What I want is to be able to handle sets of data that have a fixed set of keys. All keys are strings. The data will never be edited. I know this can be done with normal dicts like so:
data_a = {'key1': 'data1a', 'key2': 'data2a', 'key3': 'data3a'}
data_b = {'key1': 'data1b', 'key2': 'data2b', 'key3': 'data3b'}
data_c = {'key1': 'data1c', 'key2': 'data2c', 'key3': 'data3c'}
They must be able to be called like so:
data_a['key1'] # Returns 'data1a'
However, this looks to be a waste of memory (since dictionaries apparently keep themselves 1/3 empty or something like that, along with also storing the keys multiple times) and also tedious to create as well since I need to keep entering the same keys over and over again in my code. I also risk accidentally changing something in the datasets.

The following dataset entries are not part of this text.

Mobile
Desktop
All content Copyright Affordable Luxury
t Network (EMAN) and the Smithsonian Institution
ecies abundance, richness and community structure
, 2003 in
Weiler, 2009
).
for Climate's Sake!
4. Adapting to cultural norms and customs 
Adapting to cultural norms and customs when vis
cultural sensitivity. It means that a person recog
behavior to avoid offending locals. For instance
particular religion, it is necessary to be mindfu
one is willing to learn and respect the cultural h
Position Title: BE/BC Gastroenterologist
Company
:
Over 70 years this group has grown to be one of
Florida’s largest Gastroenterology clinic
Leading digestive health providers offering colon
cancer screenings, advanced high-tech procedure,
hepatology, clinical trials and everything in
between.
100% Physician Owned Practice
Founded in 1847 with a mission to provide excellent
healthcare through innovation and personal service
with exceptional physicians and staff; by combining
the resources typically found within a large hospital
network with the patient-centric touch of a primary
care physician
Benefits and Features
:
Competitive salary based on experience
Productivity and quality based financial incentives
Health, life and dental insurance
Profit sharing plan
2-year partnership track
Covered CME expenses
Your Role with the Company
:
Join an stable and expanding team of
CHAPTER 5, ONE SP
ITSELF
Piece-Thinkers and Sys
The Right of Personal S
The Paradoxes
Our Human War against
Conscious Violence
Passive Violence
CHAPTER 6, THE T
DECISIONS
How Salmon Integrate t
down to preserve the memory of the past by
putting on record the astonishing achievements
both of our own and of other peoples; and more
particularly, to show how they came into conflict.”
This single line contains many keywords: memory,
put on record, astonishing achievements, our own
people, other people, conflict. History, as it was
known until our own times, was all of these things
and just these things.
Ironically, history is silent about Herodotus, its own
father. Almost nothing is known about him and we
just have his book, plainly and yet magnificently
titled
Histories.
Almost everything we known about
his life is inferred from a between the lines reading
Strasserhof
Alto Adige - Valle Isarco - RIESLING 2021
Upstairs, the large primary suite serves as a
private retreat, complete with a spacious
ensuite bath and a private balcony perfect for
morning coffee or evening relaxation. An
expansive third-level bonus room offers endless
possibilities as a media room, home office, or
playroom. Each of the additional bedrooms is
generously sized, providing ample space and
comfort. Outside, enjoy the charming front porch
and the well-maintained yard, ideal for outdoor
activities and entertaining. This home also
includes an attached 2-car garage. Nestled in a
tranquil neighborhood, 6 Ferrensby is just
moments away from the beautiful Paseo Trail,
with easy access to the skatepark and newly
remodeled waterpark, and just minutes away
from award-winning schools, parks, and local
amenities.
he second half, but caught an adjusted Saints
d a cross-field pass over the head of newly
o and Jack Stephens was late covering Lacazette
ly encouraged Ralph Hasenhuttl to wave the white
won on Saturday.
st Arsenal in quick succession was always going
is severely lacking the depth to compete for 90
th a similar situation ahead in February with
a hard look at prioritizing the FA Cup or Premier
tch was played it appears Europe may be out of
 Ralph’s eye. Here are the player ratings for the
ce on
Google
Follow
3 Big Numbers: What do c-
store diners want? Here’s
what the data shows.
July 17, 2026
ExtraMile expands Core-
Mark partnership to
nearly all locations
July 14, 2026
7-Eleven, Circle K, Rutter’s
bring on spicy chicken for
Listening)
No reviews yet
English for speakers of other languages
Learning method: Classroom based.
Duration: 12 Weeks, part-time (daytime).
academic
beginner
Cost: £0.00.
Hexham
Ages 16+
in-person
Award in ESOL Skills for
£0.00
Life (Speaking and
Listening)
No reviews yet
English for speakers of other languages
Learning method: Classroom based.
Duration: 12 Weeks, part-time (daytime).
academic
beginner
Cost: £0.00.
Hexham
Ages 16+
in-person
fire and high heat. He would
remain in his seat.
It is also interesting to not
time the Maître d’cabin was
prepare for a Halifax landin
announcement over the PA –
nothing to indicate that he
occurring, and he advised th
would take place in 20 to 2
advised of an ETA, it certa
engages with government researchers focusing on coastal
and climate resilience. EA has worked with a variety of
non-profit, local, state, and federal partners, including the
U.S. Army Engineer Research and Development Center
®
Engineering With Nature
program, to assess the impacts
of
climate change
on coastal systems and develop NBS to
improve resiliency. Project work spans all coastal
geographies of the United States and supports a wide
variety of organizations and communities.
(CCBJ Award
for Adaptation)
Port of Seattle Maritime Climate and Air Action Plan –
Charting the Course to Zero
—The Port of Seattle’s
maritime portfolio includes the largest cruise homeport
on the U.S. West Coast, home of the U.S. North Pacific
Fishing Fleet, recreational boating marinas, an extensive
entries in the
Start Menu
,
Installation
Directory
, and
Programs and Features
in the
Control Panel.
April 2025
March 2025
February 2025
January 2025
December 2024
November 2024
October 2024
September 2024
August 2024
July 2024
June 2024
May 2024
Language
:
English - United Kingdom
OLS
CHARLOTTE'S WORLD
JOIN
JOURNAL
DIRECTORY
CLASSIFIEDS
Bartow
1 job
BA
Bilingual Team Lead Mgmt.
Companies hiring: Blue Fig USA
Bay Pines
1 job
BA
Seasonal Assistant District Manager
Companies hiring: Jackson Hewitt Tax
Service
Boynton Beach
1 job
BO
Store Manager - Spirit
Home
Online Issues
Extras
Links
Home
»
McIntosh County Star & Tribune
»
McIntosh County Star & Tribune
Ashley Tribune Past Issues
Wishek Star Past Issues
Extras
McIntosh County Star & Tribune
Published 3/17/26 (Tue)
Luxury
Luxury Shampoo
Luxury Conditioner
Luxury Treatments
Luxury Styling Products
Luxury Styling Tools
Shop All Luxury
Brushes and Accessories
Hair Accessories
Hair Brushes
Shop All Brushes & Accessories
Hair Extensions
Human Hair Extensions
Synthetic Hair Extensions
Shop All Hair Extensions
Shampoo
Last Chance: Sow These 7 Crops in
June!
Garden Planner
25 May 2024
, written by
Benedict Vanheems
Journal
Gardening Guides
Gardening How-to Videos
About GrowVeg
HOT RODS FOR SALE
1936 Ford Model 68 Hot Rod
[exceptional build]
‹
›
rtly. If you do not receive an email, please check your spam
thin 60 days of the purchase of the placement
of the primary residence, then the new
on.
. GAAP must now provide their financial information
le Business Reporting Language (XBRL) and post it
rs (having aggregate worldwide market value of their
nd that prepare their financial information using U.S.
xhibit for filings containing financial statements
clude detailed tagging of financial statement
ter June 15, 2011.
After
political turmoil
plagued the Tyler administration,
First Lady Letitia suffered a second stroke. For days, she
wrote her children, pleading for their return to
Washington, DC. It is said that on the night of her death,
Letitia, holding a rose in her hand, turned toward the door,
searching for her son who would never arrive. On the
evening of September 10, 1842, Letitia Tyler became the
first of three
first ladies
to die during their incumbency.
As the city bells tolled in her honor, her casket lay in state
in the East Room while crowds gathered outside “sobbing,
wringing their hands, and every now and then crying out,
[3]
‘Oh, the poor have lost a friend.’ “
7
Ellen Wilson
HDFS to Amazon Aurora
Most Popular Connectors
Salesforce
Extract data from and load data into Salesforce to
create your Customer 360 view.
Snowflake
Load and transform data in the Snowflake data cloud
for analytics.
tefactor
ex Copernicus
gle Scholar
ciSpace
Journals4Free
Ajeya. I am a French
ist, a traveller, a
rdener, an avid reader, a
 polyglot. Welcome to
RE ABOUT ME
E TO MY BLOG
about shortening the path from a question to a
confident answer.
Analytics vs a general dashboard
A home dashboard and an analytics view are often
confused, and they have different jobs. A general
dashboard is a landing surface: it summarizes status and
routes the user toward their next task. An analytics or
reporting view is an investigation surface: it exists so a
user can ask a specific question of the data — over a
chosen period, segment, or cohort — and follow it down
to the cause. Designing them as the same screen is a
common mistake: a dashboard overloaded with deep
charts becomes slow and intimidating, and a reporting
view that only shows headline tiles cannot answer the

My current solution is to have a set of keys stored in a tuple first, then store the data as tuples too. It looks like this:
keys = ('key1', 'key2', 'key3')
data_a = ('data1a', 'data2a', 'data3a')
data_b = ('data1b', 'data2b', 'data3b')
data_c = ('data1b', 'data2c', 'data3c')
To retrieve data, I would do this:
data_a[keys.index('key1')] # Returns 'data1a'
Then, I learned about this thing called namedtuples which seem to be able to do what I needed:
import collections
Data = collections.namedtuple('Data', ('key1', 'key2', 'key3'))
data_a = Data('data1a', 'data2a', 'data3a')
data_b = Data('data1b', 'data2b', 'data3b')
data_c = Data('data1b', 'data2c', 'data3c')
However, it appears I can't simply call the value by the key. Instead, to retrieve the data by the key, I have to use getattr, which doesn't seem very intuitive:
getattr(data_a,'key1') # Returns 'data1a'
My criteria is for memory efficiency first, then performance efficiency. Of these 3 methods, which would be the best way to do things? Or am I missing something and there's a more pythonic idiom to get what I want?
EDIT: I've now recently also learned about the existence of __slots__
, which apparently runs more efficiently for key:value pairs while pretty much consuming the same(?) amount of memory. Would an implementation acting similar to this be a suitable alternative to namedtuples?